*** Data for processing ***

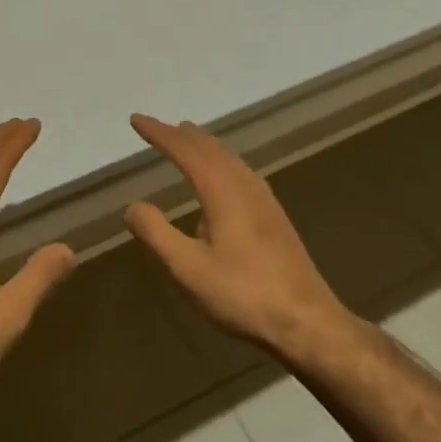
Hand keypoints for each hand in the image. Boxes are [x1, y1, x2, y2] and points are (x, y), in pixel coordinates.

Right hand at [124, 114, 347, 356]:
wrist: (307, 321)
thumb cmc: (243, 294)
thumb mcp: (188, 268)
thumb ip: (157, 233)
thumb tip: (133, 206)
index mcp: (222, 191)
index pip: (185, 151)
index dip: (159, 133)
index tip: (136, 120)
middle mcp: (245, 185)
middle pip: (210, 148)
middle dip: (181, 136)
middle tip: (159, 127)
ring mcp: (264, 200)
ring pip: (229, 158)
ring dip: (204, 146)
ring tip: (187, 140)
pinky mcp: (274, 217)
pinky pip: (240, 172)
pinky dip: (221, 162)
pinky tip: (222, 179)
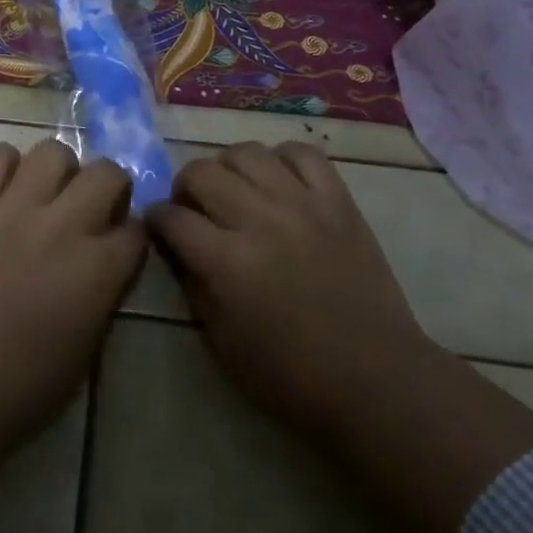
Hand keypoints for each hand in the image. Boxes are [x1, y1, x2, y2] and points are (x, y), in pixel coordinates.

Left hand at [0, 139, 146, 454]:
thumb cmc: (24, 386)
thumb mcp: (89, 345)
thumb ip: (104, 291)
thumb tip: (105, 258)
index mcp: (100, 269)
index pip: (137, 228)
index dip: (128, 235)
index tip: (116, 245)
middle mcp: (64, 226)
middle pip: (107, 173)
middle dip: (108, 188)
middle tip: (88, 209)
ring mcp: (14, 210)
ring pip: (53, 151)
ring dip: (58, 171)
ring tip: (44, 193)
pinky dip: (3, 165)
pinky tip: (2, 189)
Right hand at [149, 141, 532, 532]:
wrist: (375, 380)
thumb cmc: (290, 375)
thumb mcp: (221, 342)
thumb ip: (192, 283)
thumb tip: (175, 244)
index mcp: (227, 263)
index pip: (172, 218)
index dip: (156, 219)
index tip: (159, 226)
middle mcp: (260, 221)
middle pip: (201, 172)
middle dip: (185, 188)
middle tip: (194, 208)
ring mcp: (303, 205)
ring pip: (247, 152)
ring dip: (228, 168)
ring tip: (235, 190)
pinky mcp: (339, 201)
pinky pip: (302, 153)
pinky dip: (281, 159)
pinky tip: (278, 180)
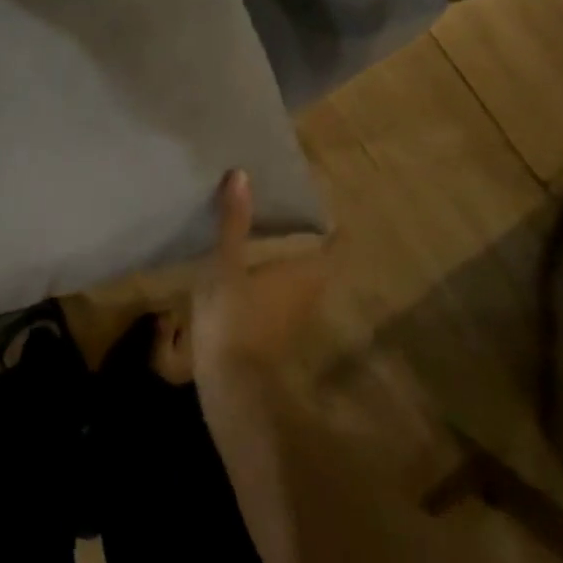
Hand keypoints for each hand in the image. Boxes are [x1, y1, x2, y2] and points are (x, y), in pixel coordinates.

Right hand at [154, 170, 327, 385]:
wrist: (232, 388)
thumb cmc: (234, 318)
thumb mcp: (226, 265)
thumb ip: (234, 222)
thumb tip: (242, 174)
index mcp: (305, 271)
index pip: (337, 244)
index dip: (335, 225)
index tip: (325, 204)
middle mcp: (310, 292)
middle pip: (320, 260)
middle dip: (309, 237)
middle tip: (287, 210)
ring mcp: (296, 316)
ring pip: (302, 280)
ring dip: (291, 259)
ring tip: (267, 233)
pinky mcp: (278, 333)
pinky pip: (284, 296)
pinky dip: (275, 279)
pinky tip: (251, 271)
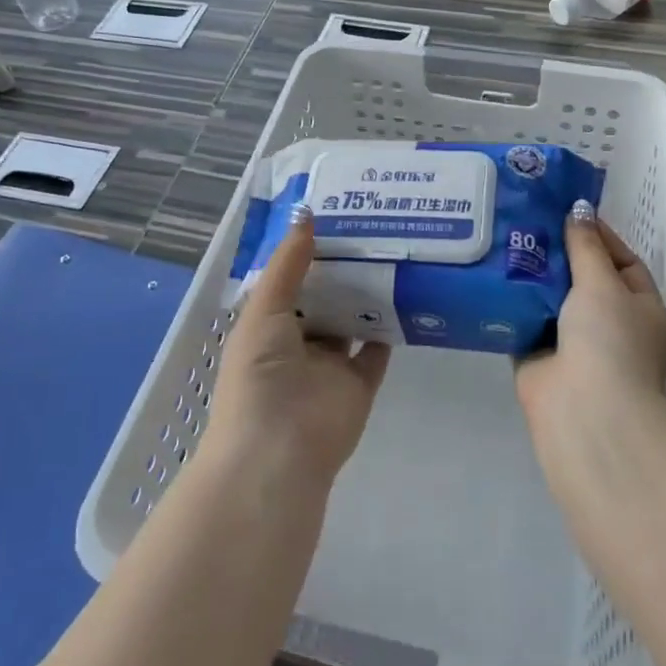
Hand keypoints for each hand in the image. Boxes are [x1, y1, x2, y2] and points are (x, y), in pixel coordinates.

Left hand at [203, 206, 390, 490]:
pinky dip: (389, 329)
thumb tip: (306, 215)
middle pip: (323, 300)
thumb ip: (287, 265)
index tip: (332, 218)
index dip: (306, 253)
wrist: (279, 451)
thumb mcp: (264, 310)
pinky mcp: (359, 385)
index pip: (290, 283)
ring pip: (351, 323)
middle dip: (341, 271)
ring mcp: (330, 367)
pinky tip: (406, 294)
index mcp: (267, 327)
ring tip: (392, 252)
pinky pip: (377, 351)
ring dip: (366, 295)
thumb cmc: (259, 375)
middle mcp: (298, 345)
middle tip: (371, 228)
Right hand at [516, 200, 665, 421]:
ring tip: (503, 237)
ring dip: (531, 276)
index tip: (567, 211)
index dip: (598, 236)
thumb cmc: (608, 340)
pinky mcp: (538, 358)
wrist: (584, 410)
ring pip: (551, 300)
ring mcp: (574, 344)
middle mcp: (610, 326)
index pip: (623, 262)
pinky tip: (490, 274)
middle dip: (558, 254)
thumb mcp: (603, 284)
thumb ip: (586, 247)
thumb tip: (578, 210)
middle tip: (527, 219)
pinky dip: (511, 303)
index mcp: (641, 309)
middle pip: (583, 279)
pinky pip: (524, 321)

*** End of Data for processing ***

* [Task brief]: Go over the data above and copy every line that has the word "Right" in it.

* [The answer]:
Right hand at [124, 114, 347, 356]:
Right hand at [149, 141, 532, 532]:
Right hand at [154, 170, 327, 385]:
Right hand at [516, 200, 665, 421]:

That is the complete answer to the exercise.